The 2nd wedding at which I officiated was held 2 years and 2 days ago, on our actual 20th anniversary — at Sun Studio, another famous Memphis establishment.
The mother of the bride contacted me about a month ago with the request for today’s event. They already had a minister coming to do the ceremony, but he was not based in Tennessee, and they somehow got the idea that he could not do a legally-binding wedding here, so they wanted a local minister to do a short second ceremony and handle the paperwork. I was pleased to honor their request.
The families were quite nice. The out-of-town minister did a great job despite the heat and humidity on the outside patio. The personally-written “vows” of the couple were more funny stories about how they met and things that happened during the 3 years that they have known each other than actual vows. Oh, they did sprinkle in some promises along the way, but their enthusiasm for the union and their joy at the events of the day were positively infectious.
After the big public ceremony, the wedding party (bride, groom, bridesmaids, groomsmen, and a cute-as-a-button flower girl) and the mother of the bride adjourned to an upstairs room, where I did the “official, legally-binding” ceremony I had pulled together earlier today. Then we handled the paperwork.
You can see my mini-sermon that was the opening and the actual ceremony on the Memphis Service Ministries blog (http://memphisservice.org). Photos of me with the couple have been posted on Facebook and will be shared on that blog at some point.
The bride asked me if she should sign the Wedding Certificate that I prepared with her maiden name or her married name.

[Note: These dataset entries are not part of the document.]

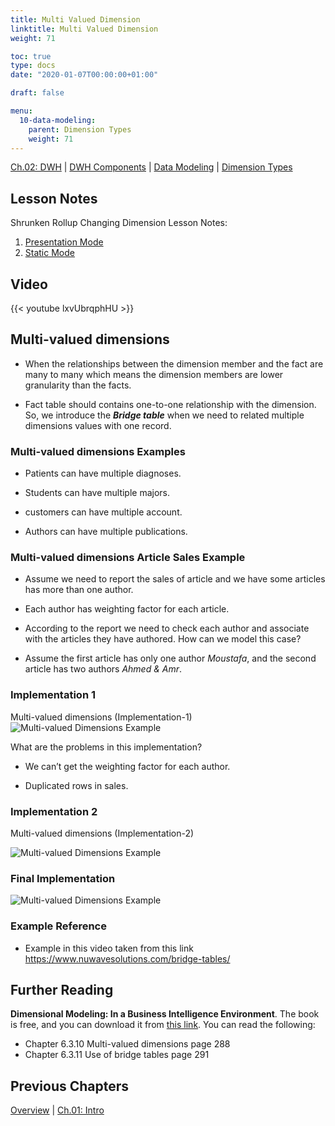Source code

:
 ```yaml
---
title: Multi Valued Dimension
linktitle: Multi Valued Dimension
weight: 71

toc: true
type: docs
date: "2020-01-07T00:00:00+01:00"

draft: false

menu:
  10-data-modeling:
    parent: Dimension Types
    weight: 71
---
```


[Ch.02: DWH](../../../../../02-dwh) | [DWH Components](../../../../03-architecture/) | [Data Modeling](../../../10-data-modeling/) | [Dimension Types](../../02-dimension-types/)

## Lesson Notes

Shrunken Rollup Changing Dimension Lesson Notes:
1. [Presentation Mode](../10-multi-valued-dimension-ps.pdf)
1. [Static Mode](../10-multi-valued-dimension-rs.pdf)


## Video

{{< youtube lxvUbrqphHU >}}

## Multi-valued dimensions

-   When the relationships between the dimension member and the fact are
    many to many which means the dimension members are lower granularity
    than the facts.

-   Fact table should contains one-to-one relationship with the
    dimension. So, we introduce the ***Bridge table*** when we need to
    related multiple dimensions values with one record.

### Multi-valued dimensions Examples

-   Patients can have multiple diagnoses.

-   Students can have multiple majors.

-   customers can have multiple account.

-   Authors can have multiple publications.

### Multi-valued dimensions Article Sales Example

-   Assume we need to report the sales of article and we have some
    articles has more than one author.

-   Each author has weighting factor for each article.

-   According to the report we need to check each author and associate
    with the articles they have authored. How can we model this case?

-   Assume the first article has only one author *Moustafa*, and the
    second article has two authors *Ahmed & Amr*.

### Implementation 1

Multi-valued dimensions (Implementation-1)
![Multi-valued Dimensions Example](../figures/multi-imp1-dim.png)

What are the problems in this implementation?

-   We can’t get the weighting factor for each author.

-   Duplicated rows in sales.
### Implementation 2

Multi-valued dimensions (Implementation-2) 

![Multi-valued Dimensions Example](../figures/multi-imp2-dim.png)

### Final Implementation 

![Multi-valued Dimensions Example](../figures/multi-imp3-dim.png)

### Example Reference

-   Example in this video taken from this link  <https://www.nuwavesolutions.com/bridge-tables/>

## Further Reading

**Dimensional Modeling: In a Business Intelligence Environment**. The book is free, and you can download it from [this link](https://www.redbooks.ibm.com/redbooks/pdfs/sg247138.pdf). You can read the following:

- Chapter 6.3.10 Multi-valued dimensions page 288
- Chapter 6.3.11 Use of bridge tables page 291

## Previous Chapters

[Overview](../../../../../../big-data-in-depth/)  | [Ch.01: Intro](../../../../../01-introduction) 

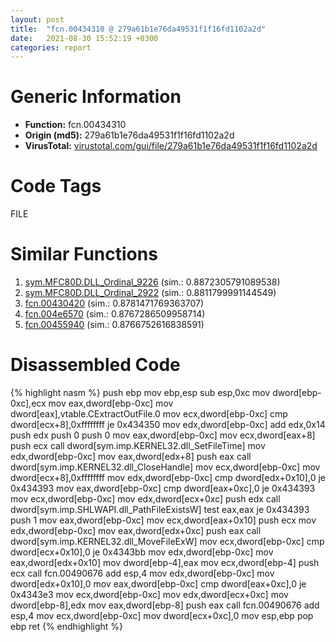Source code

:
 ```yaml
---
layout: post
title:  "fcn.00434310 @ 279a61b1e76da49531f1f16fd1102a2d"
date:   2021-08-30 15:52:19 +0300
categories: report
---
```


# Generic Information
- **Function:** fcn.00434310
- **Origin (md5):** 279a61b1e76da49531f1f16fd1102a2d
- **VirusTotal:** [virustotal.com/gui/file/279a61b1e76da49531f1f16fd1102a2d][virustotal_ref]

# Code Tags
<span class="tag" id="FILE">FILE</span>


# Similar Functions

1. [sym.MFC80D.DLL\_Ordinal\_9226][similar_1_ref] (sim.: 0.8872305791089538)
2. [sym.MFC80D.DLL\_Ordinal\_2922][similar_2_ref] (sim.: 0.8811799991144549)
3. [fcn.00430420][similar_3_ref] (sim.: 0.8781471769363707)
4. [fcn.004e6570][similar_4_ref] (sim.: 0.8767286509958714)
5. [fcn.00455940][similar_5_ref] (sim.: 0.8766752616838591)


# Disassembled Code

{% highlight nasm %}
push ebp
mov ebp,esp
sub esp,0xc
mov dword[ebp-0xc],ecx
mov eax,dword[ebp-0xc]
mov dword[eax],vtable.CExtractOutFile.0
mov ecx,dword[ebp-0xc]
cmp dword[ecx+8],0xffffffff
je 0x434350
mov edx,dword[ebp-0xc]
add edx,0x14
push edx
push 0
push 0
mov eax,dword[ebp-0xc]
mov ecx,dword[eax+8]
push ecx
call dword[sym.imp.KERNEL32.dll_SetFileTime]
mov edx,dword[ebp-0xc]
mov eax,dword[edx+8]
push eax
call dword[sym.imp.KERNEL32.dll_CloseHandle]
mov ecx,dword[ebp-0xc]
mov dword[ecx+8],0xffffffff
mov edx,dword[ebp-0xc]
cmp dword[edx+0x10],0
je 0x434393
mov eax,dword[ebp-0xc]
cmp dword[eax+0xc],0
je 0x434393
mov ecx,dword[ebp-0xc]
mov edx,dword[ecx+0xc]
push edx
call dword[sym.imp.SHLWAPI.dll_PathFileExistsW]
test eax,eax
je 0x434393
push 1
mov eax,dword[ebp-0xc]
mov ecx,dword[eax+0x10]
push ecx
mov edx,dword[ebp-0xc]
mov eax,dword[edx+0xc]
push eax
call dword[sym.imp.KERNEL32.dll_MoveFileExW]
mov ecx,dword[ebp-0xc]
cmp dword[ecx+0x10],0
je 0x4343bb
mov edx,dword[ebp-0xc]
mov eax,dword[edx+0x10]
mov dword[ebp-4],eax
mov ecx,dword[ebp-4]
push ecx
call fcn.00490676
add esp,4
mov edx,dword[ebp-0xc]
mov dword[edx+0x10],0
mov eax,dword[ebp-0xc]
cmp dword[eax+0xc],0
je 0x4343e3
mov ecx,dword[ebp-0xc]
mov edx,dword[ecx+0xc]
mov dword[ebp-8],edx
mov eax,dword[ebp-8]
push eax
call fcn.00490676
add esp,4
mov ecx,dword[ebp-0xc]
mov dword[ecx+0xc],0
mov esp,ebp
pop ebp
ret 
{% endhighlight %}


[similar_1_ref]: /report/sym.MFC80D.DLL_Ordinal_9226@ebea46c6b17785efc2ebcb24ad99656c
[similar_2_ref]: /report/sym.MFC80D.DLL_Ordinal_2922@ebea46c6b17785efc2ebcb24ad99656c
[similar_3_ref]: /report/fcn.00430420@279a61b1e76da49531f1f16fd1102a2d
[similar_4_ref]: /report/fcn.004e6570@279a61b1e76da49531f1f16fd1102a2d
[similar_5_ref]: /report/fcn.00455940@279a61b1e76da49531f1f16fd1102a2d
[virustotal_ref]: https://www.virustotal.com/gui/file/279a61b1e76da49531f1f16fd1102a2d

I told her to use whichever she preferred. She signed with her married name — for the first time anywhere ! On the document that I prepared ! This blew my mind when I realized it later.
As a notary, what I do every day affects the lives of the people who use my services. Even so, officiating at a wedding is a Big Deal because of the immediate impact it has upon the couple. It pleases me greatly when I get the chance to do this — and I hope to get many more such chances soon.